The Environment Agency is responsible for enforcing environmental regulations.
The Shropshire Star reports calls being made to Shropshire Council to help clean up the county’s rivers by putting pressure on Severn Trent to mitigate the impact of sewage pollution. The problem is combined sewer overflows (CSOs). Water companies are permitted to discharge both sewage and rainwater in periods of heavy rain, this results in untreated human waste, condoms, sanity towels, wipes and cleaning products entering our rivers.
The Oxford Mail reported (10.01.2022) that sewage has been ‘released’ into Witney river for 16 days. “Over the Christmas period sewage discharges from the works resulting in a Boxing Day swim downstream in Wolvercote being cancelled.” ..There are plans for a protest on Port Meadow on January 23 to put pressure on Thames Water to invest in improved infrastructure.”
“A Thames Water spokesperson said at the time: “We are very sorry to those people who have been unable to swim following sewage discharges, which have been due to our treatment works being at full capacity following heavy rainfall over the Christmas period and more recently. These weather events can result in more groundwater entering our sewer network in the area and while unacceptable to us, discharges are sometimes necessary and permitted to prevent flooding to homes, gardens, streets and open spaces.”
The Oxford Mail reported that “The Department for Environment, Food and Rural Affairs said: “Environment Agency staff respond to pollution incidents 24/7 to contain pollution and protect water quality.
As the UK continues to rely on Victorian infrastructure, fails to invest in our sewerage and wastewater treatment and receives heavier rainfall there will be more pollution incidents.
On January 10 the Guardian reported that “England’s Environment Agency has told its staff to “shut down” and ignore reports of low-impact pollution events because it does not have enough money to investigate them, according to a leaked internal report. The ruling on so-called category 3 and 4 incidents means that events such as farm pollution or hazardous dumps by business may not be properly investigated. The decision has infuriated river groups and NGOs.
An Environment Agency briefing to staff, issued in November and seen by the Guardian and the Ends Report, says there is leadership support for “no response to unfunded low- and no-impact environmental incidents”, also known as category 3 and 4 incidents…. the EA’s leadership team has “made it clear to government that you get the environment you pay for”.
“Exceptions to the rule will be pollution incidents caused by a regulated site or a water company, says the briefing, although it does not explain how it will determine the source or seriousness of an incident if it is not attended or investigated. Ignoring the huge number of pollution reports that come in each year will have benefits, says the agency’s briefing, including “reduced overall effort spent on the incidents that present the lowest risk to the environment”, increased effort on “charge-funded regulation”, more space to prioritise higher-risk incidents, “increased consistency of response and service for customers”, and reduced disruption to officers in and out of hours.”
“..data from the agency’s National Incident Recording System shows that while 116,000 potential incidents were reported to the agency in 2021, just 8,000 were attended, and that this number had fallen from 12,000 in 2016, when 74,000 potential incidents were reported.”
“We cannot keep trying to do what we are not funded to do; we do not have the money or resources,” states the presentation deck. “We are in an unsustainable position.
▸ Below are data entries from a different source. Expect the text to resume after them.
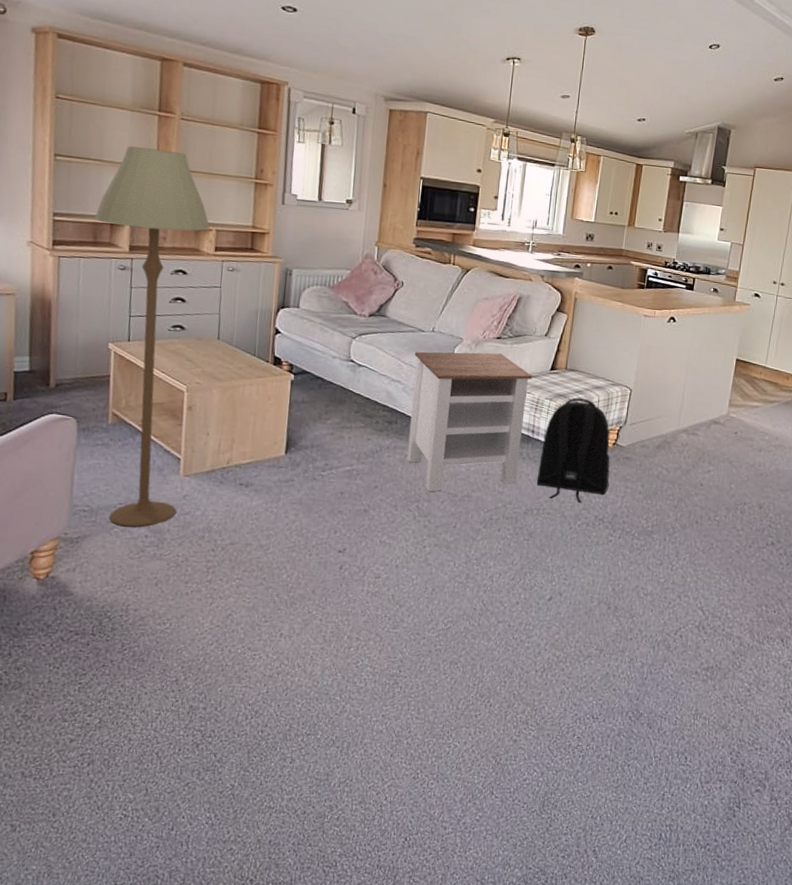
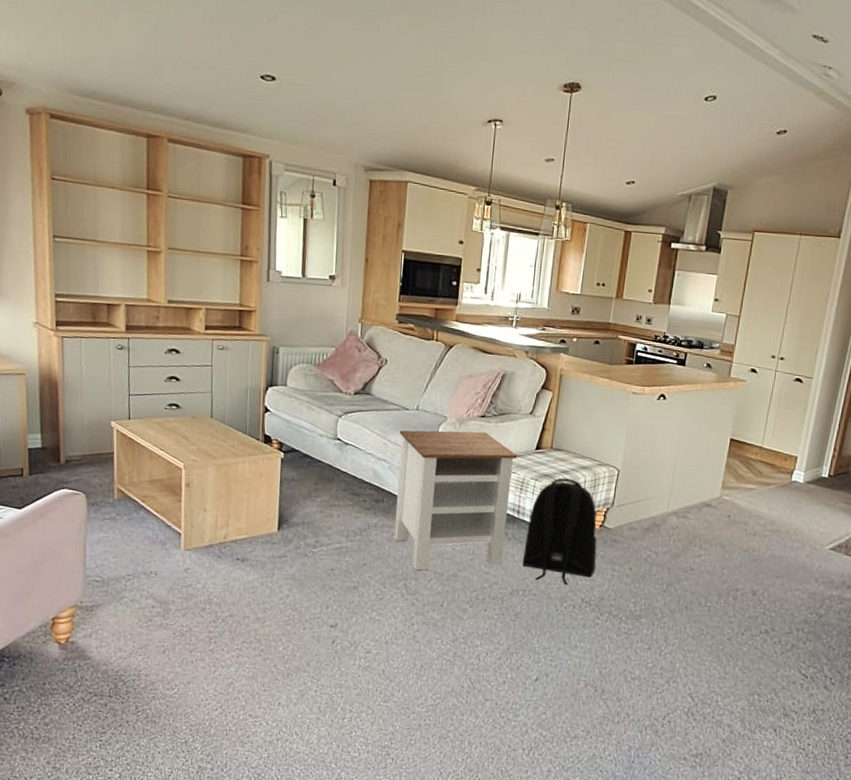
floor lamp: present [94,146,210,527] -> none [92,226,200,598]

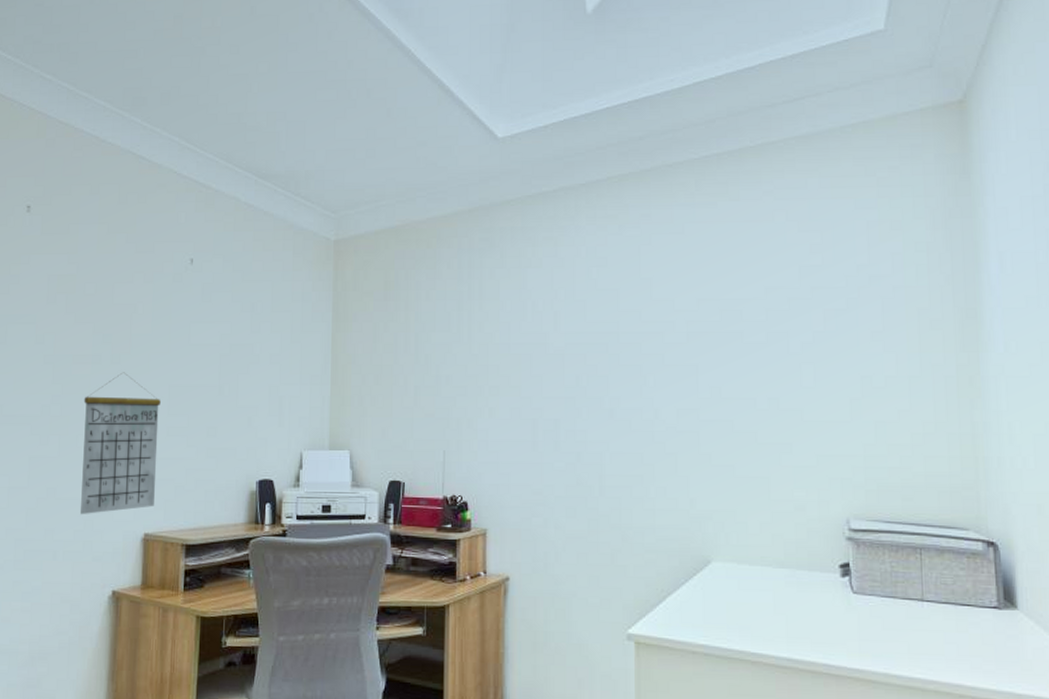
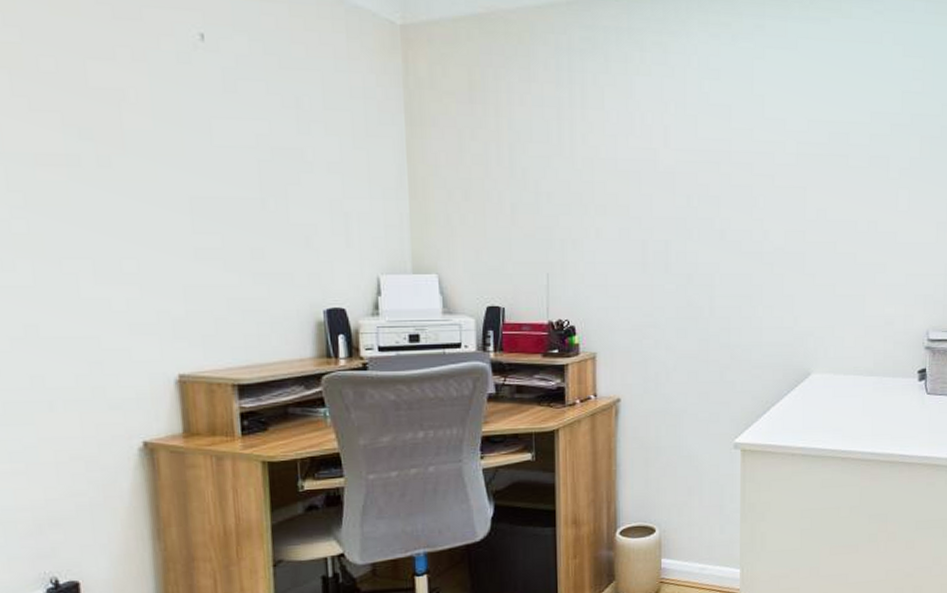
calendar: present [81,372,161,515] -> none [62,178,188,357]

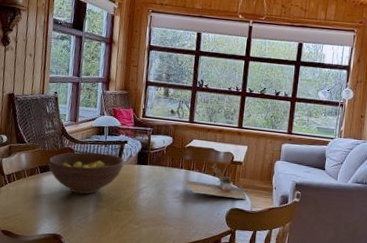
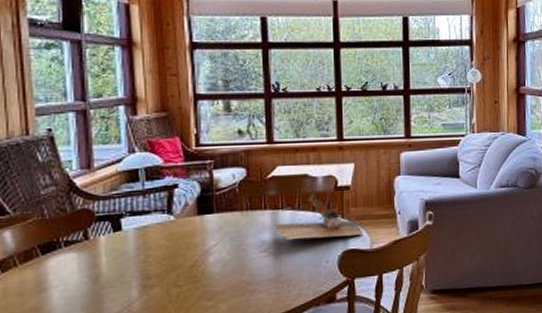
fruit bowl: present [49,152,124,195] -> none [54,207,177,275]

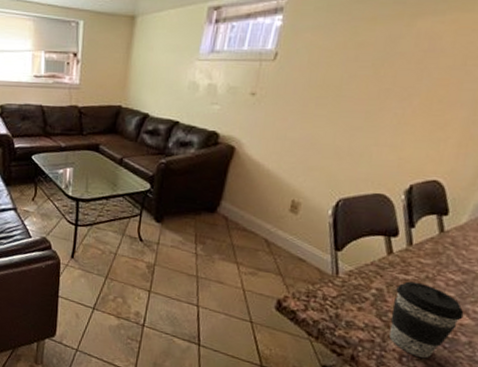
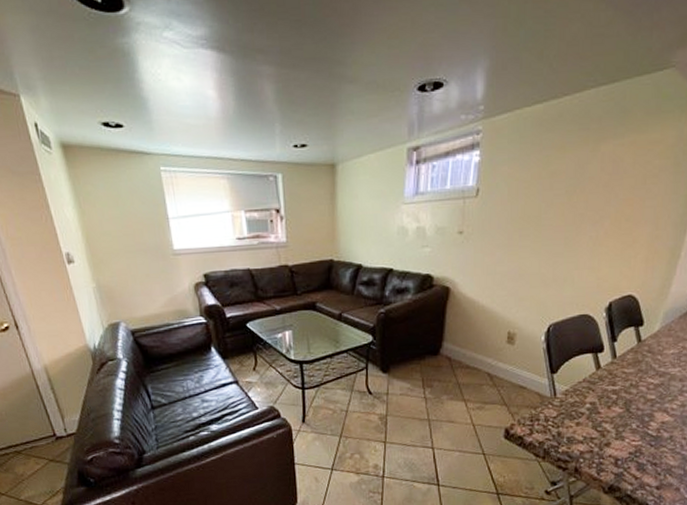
coffee cup: present [389,281,464,358] -> none [604,391,664,458]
Our incident responders feel under growing pressure, and this is affecting staff resilience and wellbeing.
Mark Lloyd, the chief executive of the Rivers Trust, called the move an “appalling scandal”. “Category 1 and 2 pollution incidents obviously have a very serious impact on the environment, but they are the tip of the iceberg. The vast majority of incidents are in lower categories, and they are what cause the death of rivers by a thousand cuts,” he said.
The government now frequently responds to challenges by presenting a large figure, either to prevent absolute expenditure or an increase.
On this occasion “A Defra spokesperson said: “The government recognises the importance of protecting the nation’s natural environment and we are investing accordingly.
“Defra and its agencies received an additional £4.3bn in the latest spending review in October 2022 so we can do more to tackle climate change and protect our environment for future generations. The Environment Agency plays a hugely significant role in this area and will always seek to hold those responsible for environmental harm to account.”
The issue was Environment Agency funding – the Defra response does not address that
EA’s accounts show that funding fell from £157.3m in 2010 to £75.6m last year. That fact clearly contradicts the bold statement: “hugely significant role in this area and will always seek to hold those responsible for environmental harm to account.” They cannot if underfunded.
The House of Commons, Environmental Audit Committee has reported on Water quality in rivers
They report that agriculture and water companies are the biggest contributors to this “chemical cocktail”.
“Rivers are the arteries of nature and must be protected. Our inquiry has uncovered multiple failures in the monitoring, governance and enforcement on water quality,” Environmental Audit Committee chairman and MP Philip Dunne said.
“For too long, the government, regulators and the water industry have allowed a Victorian sewerage system to buckle under increasing pressure.”